■ **Given text**
•••
THREE OF THE NATION’S LARGEST NONPROFIT HOSPITAL SYSTEMS CHARGED WITH FAILING TO PROVIDE GOVERNMENT-REQUIRED CHARITY HEALTHCARE TO UNINSURED PATIENTS
Date Posted: Tuesday, July 20, 2004 at 3:00 PM CST
Contact: Richard Scruggs
The Scruggs Law Firm, P.A.
(662) 281-1212
THREE OF THE NATION’S LARGEST NONPROFIT HOSPITAL SYSTEMS CHARGED WITH
FAILING TO PROVIDE GOVERNMENT-REQUIRED CHARITY HEALTHCARE TO UNINSURED
PATIENTS
-- New York Presbyterian, Cleveland Clinic And New Orleans’ Ochsner
Clinic Are Named As Defendants In Class Action Litigations --
-- Lawsuits Now Have Been Filed Against 31 Nonprofit Hospital Systems
In 17 States Since June 17, 2004 --
FOR IMMEDIATE RELEASE
New York, NY, Cleveland, OH, New Orleans, LA -- (July 15, 2004) – New
York Presbyterian, Cleveland Clinic Health System and New Orleans’
Ochsner Clinic Foundation hospital systems today were charged in class
action lawsuits brought by uninsured patient plaintiffs. Each of the
lawsuits charges the respective defendant nonprofit hospital system and
hospital with victimizing the uninsured plaintiff patients by failing
to fulfill their obligations to provide government required charity
care in return for tax exemptions. The lawsuits charge the defendants
with requiring their uninsured patients to pay unfair and unreasonable
health care prices that are far in excess of the discounted amounts
accepted by these same defendants from their insured patients.
The class action lawsuits filed today by uninsured patient plaintiffs
are:
• In Louisiana: Defendant: Ochsner Clinic Foundation: United States
District Court for Eastern District of Louisiana; litigation filed by
The Scruggs Law Firm, P.A and Oreck, Bradley, Crighton, Adams &
Chase.
• In New York: Defendant: New York Presbyterian: United States
District Court for Southern District of New York; litigation filed by
Bernstein Liebhard Lifshitz, LLP.
• In Ohio: Defendant: Cleveland Clinic Foundation (CCF), Cleveland
Clinic Health System; United States District Court for the Northern
District of Ohio, Eastern Division; litigation filed by Weisman,
Kennedy & Berris Co., L.P.A.
With the filings of today’s litigations, 31 uninsured patient class
action lawsuits have been brought against nonprofit hospital systems
and hospitals in 17 states across the country since June 17, 2004.
These defendant nonprofit hospital systems control approximately 300
hospitals in aggregate.
•••
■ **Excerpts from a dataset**
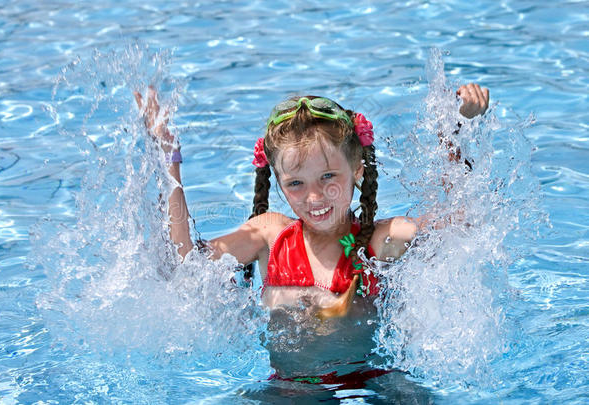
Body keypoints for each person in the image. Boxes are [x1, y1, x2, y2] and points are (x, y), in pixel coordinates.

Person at [134, 83, 489, 319]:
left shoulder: (380, 242)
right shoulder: (271, 236)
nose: (314, 197)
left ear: (357, 170)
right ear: (278, 182)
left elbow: (463, 224)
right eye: (296, 184)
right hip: (290, 390)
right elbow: (185, 265)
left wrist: (452, 133)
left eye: (328, 177)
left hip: (375, 382)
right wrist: (170, 161)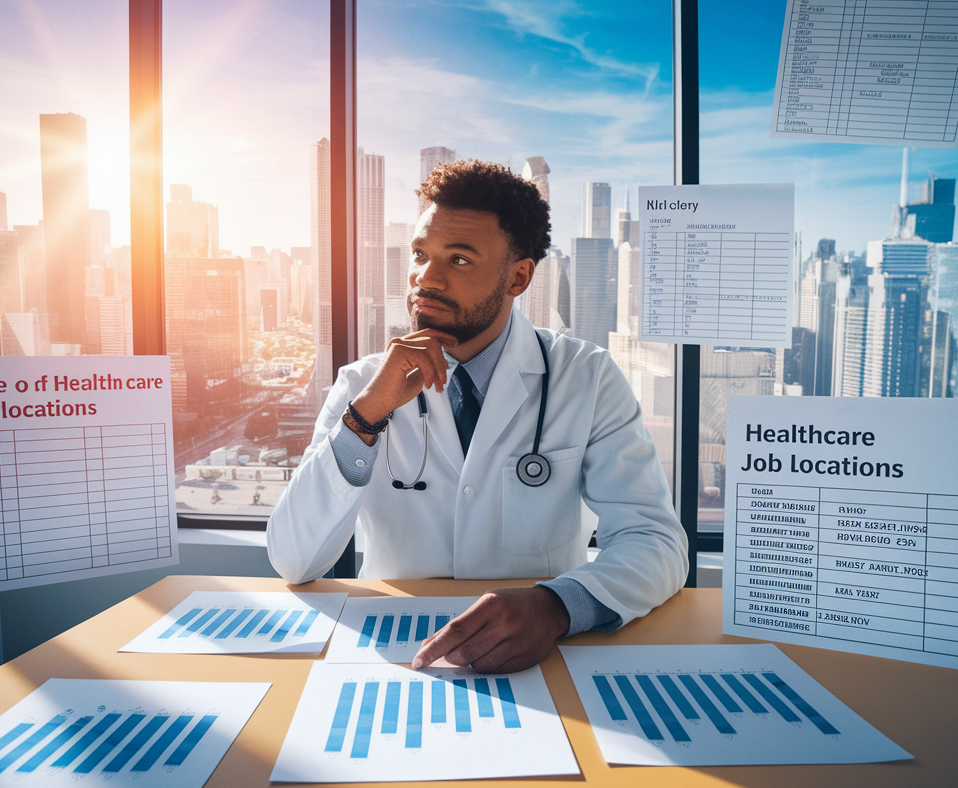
•••
■ **Exercise objective**
Carry on the press release about the charity-care lawsuits against nonprofit hospitals from the point where it stops.

■ **Result of this exercise**
These three defendant “nonprofit” hospital systems are among the
most “profitable” in the country. All three are leaders in
performing “wallet biopsies” on many of their uninsured patients-
often through their screening process placing a priority on the
patient’s wallet rather than the patient’s health issue and, in
turn, appropriate treatment. New York Presbyterian, Cleveland Clinic
and Ochsner Clinic are able to realize and accumulate their profits
because, in direct contradiction of their government obligations, they
have for years spent only a small percentage of their sizeable revenues
on charity care for the uninsured while reaping enormous cash windfalls
from their tax exempt status.
New York Presbyterian is the largest hospital system in the New York
Metropolitan area serving 20% of the area’s patients. In 2002, the
New York-Presbyterian Health Care System was comprised of approximately
33 tax-exempt acute-care and community hospitals as well as its own
tax-free collection agency. In 2002, it had net assets totaling
approximately $1.358 billion among its two tax-exempt acute care
hospitals, of which $603.3 million, or 44% was unrestricted.
With 13 hospitals and two hotels, Cleveland Clinic runs itself more
like a multinational corporation than a hospital. In 2002, it had
revenue over $3 billion and net operating income of more than $98
million (before investment gains and losses). Cleveland Clinic has
earned these large sums despite a poor and questionable track record of
investing the nonprofit hospital’s funds in equities. At the end of
2002, Cleveland Clinic had net assets of more than $1.2 billion, even
after a substantial loss in its “investments” of $583 million over
the previous three-year period. According to Cleveland Clinic’s
financial information which is cited in the litigation, “The major
items contributing to this reduction were a decline in the market value
of investments of $511.6 million (and a cumulative minimum pension
liability) increase of $241 million, offset by gifts, grants and
bequests totaling $161.8 million.” The so-called clinic also provides
its staff with inappropriate perks, such as a second mortgage guarantee
program for its professional staff’s private homes.
Ochsner Clinic is the second largest healthcare provider in the New
Orleans region. In 2002, Ochsner generated over $1 billion in patient
revenue and had over $300 million in cash and investments.
Defendants New York Presbyterian, Cleveland Clinic and Ochsner Clinic,
according to the litigations, require their uninsured patients to pay
“sticker” price, while providing significant discounts for
healthcare to patients who either are privately insured or use third
party payors such as Medicare and Medicaid. As a result, New York
Presbyterian, Cleveland Clinic, and Ochsner Clinic force their
uninsured patients to pay out-of-pocket the full excessive healthcare
costs even though these patients are those who can least afford such
costs. Compounding this breach of their governmental obligations, New
York Presbyterian, Cleveland Clinic, and Ochsner Clinic often employ
predatory and goon-like collection methods to extract payment from the
numerous uninsured patients whom they force to pay these “sticker”
prices. Indeed these three defendant nonprofit hospital systems have a
sordid history of pushing over the years numerous of their uninsured
patients into personal bankruptcy.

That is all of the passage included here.